Saturday, May 24, 2014

Converting commercial yeast recipes to sourdough

You found a recipe you want to try but it calls for commercial yeast. You want to use your carefully maintained sourdough starter. Read on for instructions on how to convert from one to the other. Pain au lait (picture below) was the first bread I baked after using this conversion process.


Some instructions ask to replace 1/2 cup of flour with the starter. This is not very accurate and will lead to problems if you are a novice baker. The hydration level of the starter could wreak havoc with the recipe. A high hydration starter could lead to a very wet dough and a low hydration starter could lead to a dry one. A newly fed starter will work very differently from an unfed one. To avoid these problems stick to weights.

Conversion process
You need to know % of hydration of your starter - given a quantity how much water and flour the starter contains.

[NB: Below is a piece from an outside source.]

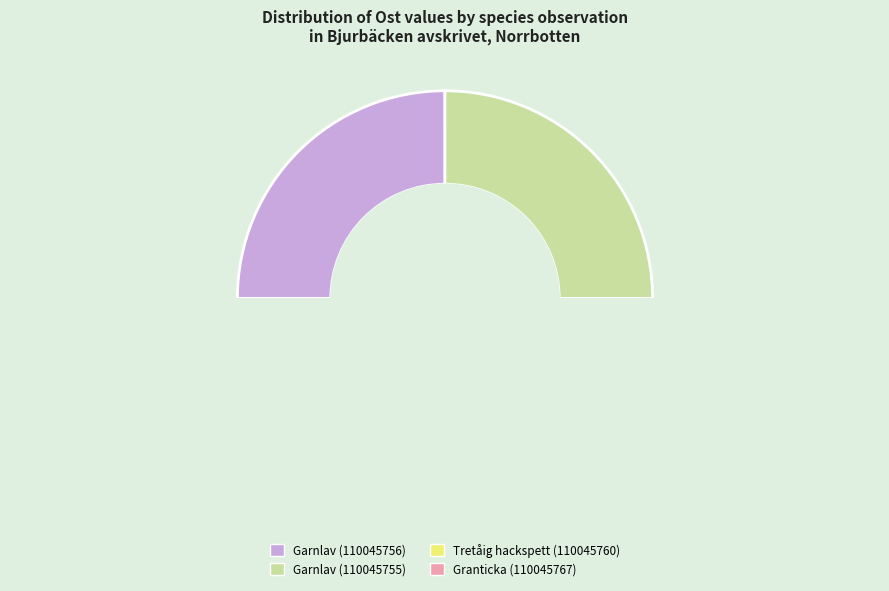

The Garnlav (110045755) slice represents 13% of the pie. True or false?

False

Find the total amount of flour by weight used in your recipe. Calculate 40% of this amount (multiple by 0.4). That is be the amount of starter you need to use in your recipe.

Next calculate the amount of flour and water in grams you starter contains. For example, 100 grams of a 78% starter has 44 gm water to 56 gm flour. Reduce the flour in the recipe by the amount of flour your starter has. Reduce the amount of total liquid in your recipe by the amount of water your starter has.

You are all set to bake your favorite recipe with your own starter.